By
William L. Garvin
“We the people are the rightful
masters of both Congress and the courts, not to overthrow the Constitution but
to overthrow the men who pervert the Constitution.” Abraham Lincoln
When
you look at the leading contenders for the presidency, it is difficult not to
ask: “Is this the best that we can do?”
Did the devolution start when candidates started playing sax on
television talk shows and answering questions about whether they wore boxers or
briefs? Did it start when being cool took
precedence over being competent? Did it
start when charisma replaced character? Was
it because we became involved in nation building in countries that prefer
Neanderthal social policies? Did it bottom
with a president engaging in sordid sexual relations in the oval office and
then blatantly lying about it on national television? Or was it when emotions became paramount to
reason and rhetoric superseded rationale?
Was it all of the above or none of the above? Maybe it’s not them; maybe it’s us….
Thomas
Jefferson noted that “Whenever the people
are well-informed, they can be trusted with their own government.” Apparently, fewer and fewer people should
be trusted in contemporary times. If you
think Judge Judy is on the Supreme Court, you can’t be trusted. If you don’t know who the vice-president is,
you can’t be trusted. If you don’t know
how legislation becomes law, you can’t be trusted. If you think a president increasing the
national debt by $4 trillion is “unpatriotic” but think it’s okay if “your
president” runs it up by $9 trillion, you can’t be trusted.
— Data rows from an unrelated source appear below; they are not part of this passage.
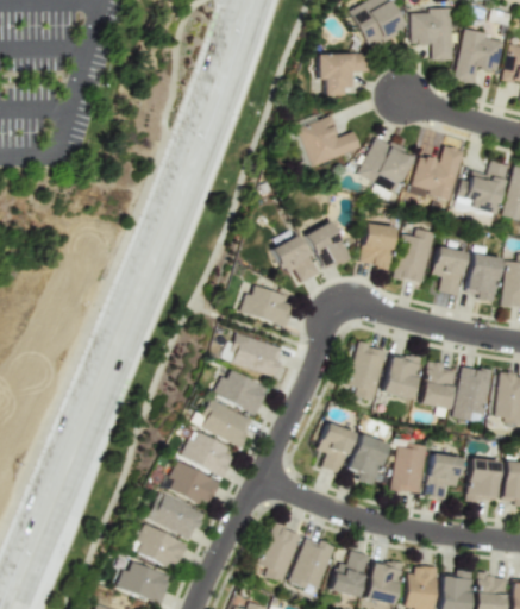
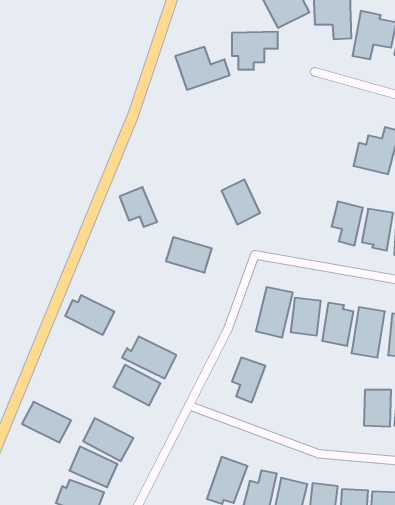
building: [299,117,361,165] -> [175,47,230,90]
building: [358,136,413,193] -> none
building: [411,145,464,202] -> none
building: [361,224,394,268] -> none
building: [394,228,434,284] -> none
building: [275,236,318,281] -> [120,187,157,227]
building: [228,333,284,376] -> none
building: [214,370,270,415] -> [65,295,114,335]
building: [349,434,387,483] -> none
building: [393,441,427,494] -> none
building: [427,453,461,498] -> none
building: [165,460,221,507] -> [22,402,71,443]
building: [256,523,302,583] -> none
If somebody chalks “Trump 2016” on a sidewalk
on your campus and you are “traumatized” or “terrorized” and have to run to
your “safe space’ where you demand prosecution of the “aggressors,” you can’t
be trusted. If you think it’s “okay” for
a president to release thousands of felons who have been convicted and
imprisoned by a jury of their peers, you can’t be trusted. If you think it’s “okay” for a governor to
give 206,000 felons voting rights solely by executive order, you can’t be
trusted. Seriously, prisoners who have
committed crimes against society are now being given the right to elect the
people who define the crimes against society?
If you think it’s okay for attorney generals to
investigate “global warming deniers” then you must think it was okay for Lois
Lerner and her IRS cabal to target conservative political groups and you can’t
be trusted. At least the attorneys will be
happy since the 31,487 scientists (which includes 9,029 PHDs) who have
challenged anthropomorphic global warming will now have to hire legal
representation for defense of their right to think and disagree.
One
should always remember the words of John F. Kennedy: “Tolerance implies no lack of commitment to one’s own beliefs. Rather it condemns the oppression or
persecution of others.” One should
also remember Dwight David Eisenhower: “A
people that values its privileges above its principles soon loses both.” And what about when Ronald Reagan noted
that “Government’s first duty is to
protect the people, not run their lives” and “We should measure welfare’s success by how many people leave welfare,
not by how many people are added.” With
record numbers of people receiving food stamps and in poverty, with record
numbers of people leaving the work force, fewer and fewer are in the position
of having to support more and more and their ever-increasing entitlements. Thomas
Jefferson also noted that “Dependence
begets subservience and venality, suffocates the germ of virtue and prepares
fit tools for the designs of ambition.”